Sounds a little intense, right? In all honesty, it can be.
Choosing to work with a dual agent puts both the buyer and seller in a tight spot, let alone the agent involved. Dual agents owe limited fiduciary duties to both buyer and seller, which means he/she must take a neutral stance in the transaction. In other words, it’s hard to get good advice when someone can’t really advise you.
So why then would anyone choose to work with a Dual Agent? Well, there are some instances where it is more common.
In the case of experienced buyers and sellers, they may even prefer to work with a dual agent as both parties already have a good understanding of the real estate process in PA and it may allow for a more seamless experience. It may even give both parties a sense of comfort due to that particular agent’s level of knowledge, experience, credibility, and professionalism.

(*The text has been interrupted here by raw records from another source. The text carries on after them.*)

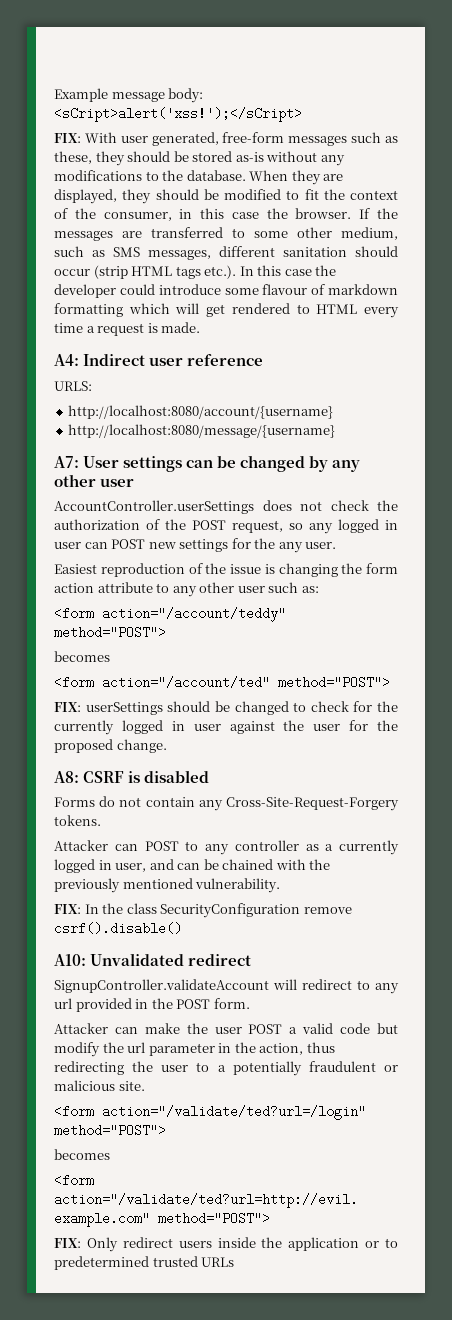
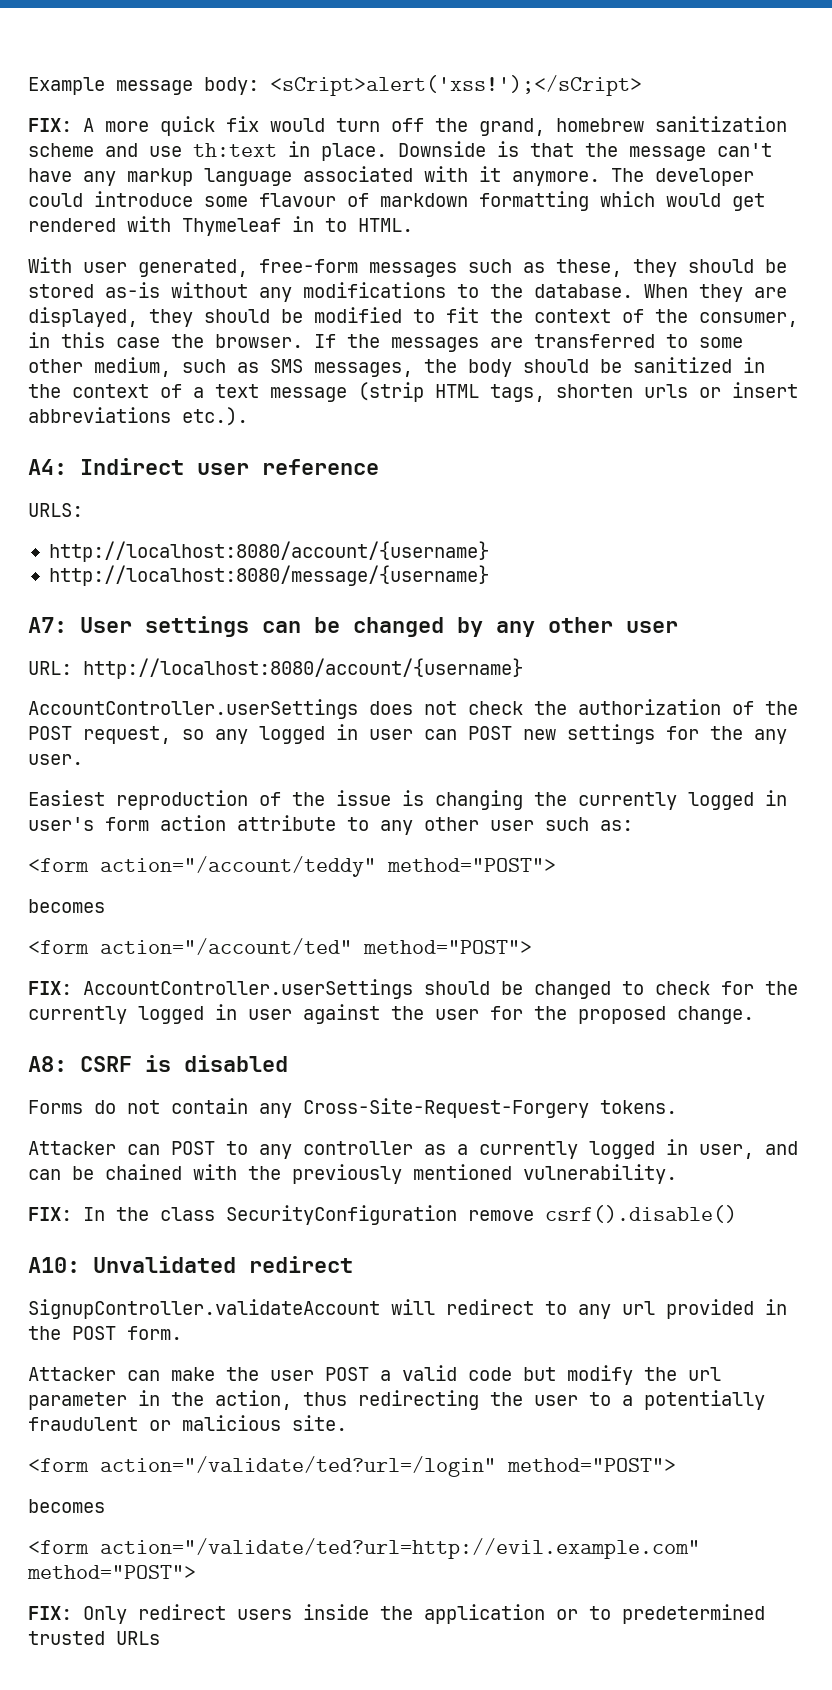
(81, 138) none -> [83,116,787,136] [28,141,772,161] [28,166,754,186] [28,191,765,211] [28,216,413,236] A more quick fix would turn off the grand, homebrew sanitization scheme and use th:text in place. Downside is that the message can't have any markup language associated with it anymore. The developer could introduce some flavour of markdown formatting which would get rendered with Thymeleaf in to HTML. //
[219,246,398,257] [54,265,337,279] [54,284,398,298] [54,303,400,318] [54,322,201,336] different sanitation should occur (strip HTML tags etc.). In this case the developer could introduce some flavour of markdown formatting which will get rendered to HTML every time a request is made. -> [424,357,765,377] [28,382,798,402] [28,407,248,426] the body should be sanitized in the context of a text message (strip HTML tags, shorten urls or insert abbreviations etc.).
(135, 482) none -> [28,658,523,679] // URL: http://localhost:8080/account/{username}
(363, 568) none -> [578,790,787,810] [28,817,94,831] currently logged in user's
[85,702,163,715] userSettings -> [83,979,413,999] AccountController.userSettings

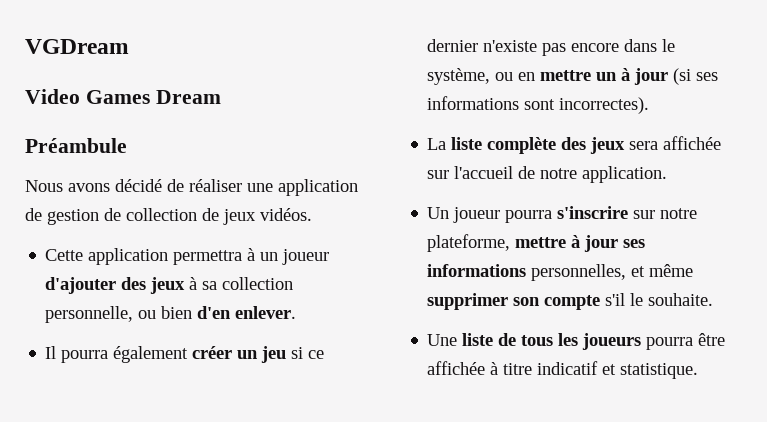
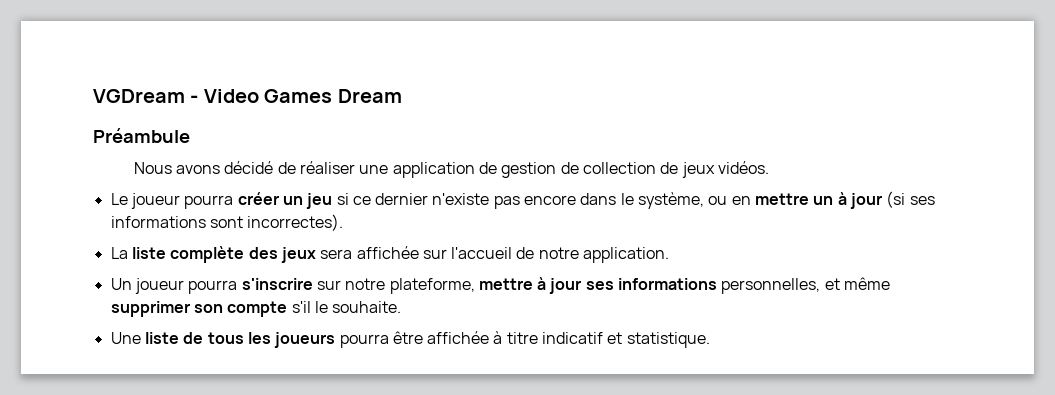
(129, 46) // -> [190,95,199,103] -
[45,248,330,265] [45,277,294,294] [45,306,297,323] [45,346,189,363] Cette application permettra à un joueur d'ajouter des jeux à sa collection personnelle, ou bien d'en enlever. // Il pourra également -> [110,193,234,209] Le joueur pourra

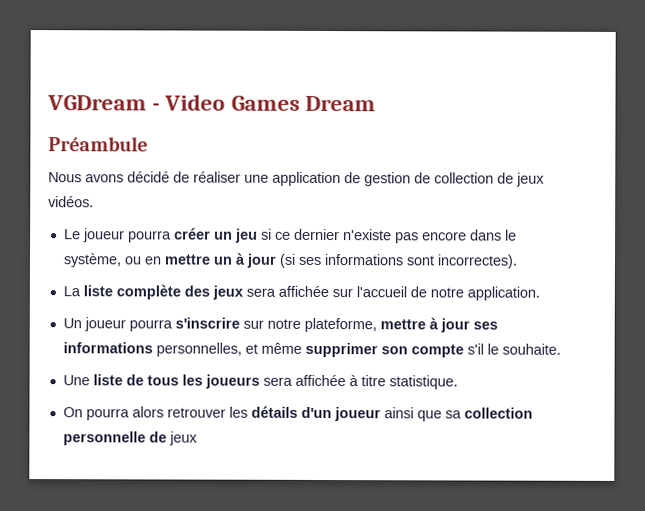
[339,331,423,348] pourra être -> [262,376,293,386] sera
[542,332,623,344] indicatif et -> (386, 381) none
(710, 340) none -> [62,405,533,422] [62,431,198,446] // On pourra alors retrouver les détails d'un joueur ainsi que sa collection personnelle de jeux

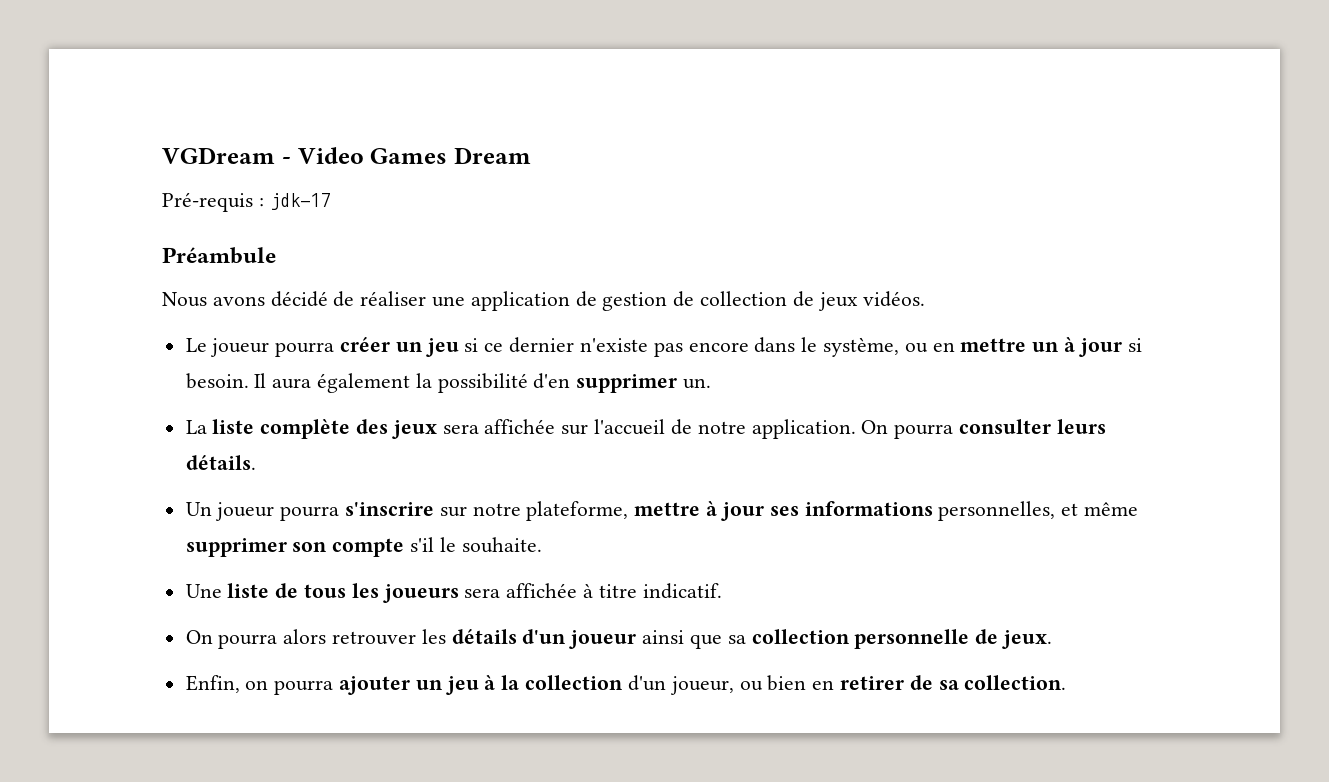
(376, 103) none -> [162,192,330,212] // Pré-requis : jdk-17
[278,253,518,269] (si ses informations sont incorrectes). -> [1127,338,1142,352] [185,373,712,393] si besoin. Il aura également la possibilité d'en supprimer un.
(540, 293) none -> [861,419,1106,439] [185,455,256,470] On pourra consulter leurs détails.
[388,375,458,390] statistique. -> [642,583,722,599] indicatif.
[168,431,198,446] jeux -> [1001,630,1052,649] [185,675,1067,695] jeux. // Enfin, on pourra ajouter un jeu à la collection d'un joueur, ou bien en retirer de sa collection.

So as you can see, dual agency can come into play sometimes, but most times it’s not what buyers and sellers choose to do. That is why single agency exists, to represent clients as either a buyer agent or as a seller agent. It gives both the buyer and seller the opportunity to choose their own agent for all of the various reasons mentioned above.
Bottom line, as I have mentioned in past blog posts, there is a lot at stake in real estate. Buying or selling a home is one of the most important transactions in a person’s life, and one that merits guidance from an industry professional. Someone who has earned a license, and who is qualified to help you make good decisions from start to finish. Therefore, you should expect the unexpected and choose your own agent when you have the opportunity to do so. It provides both freedom and flexibility, and entitles you to fiduciary duties.
Referrals have always proven to be one of the best places to start. If you do not know anyone in real estate, or are moving to a new town, city, and/or state, online reviews will guide you along your home-buying or home-selling journey.
I hope this blog post was educational, and my goal is to post more like it in the future.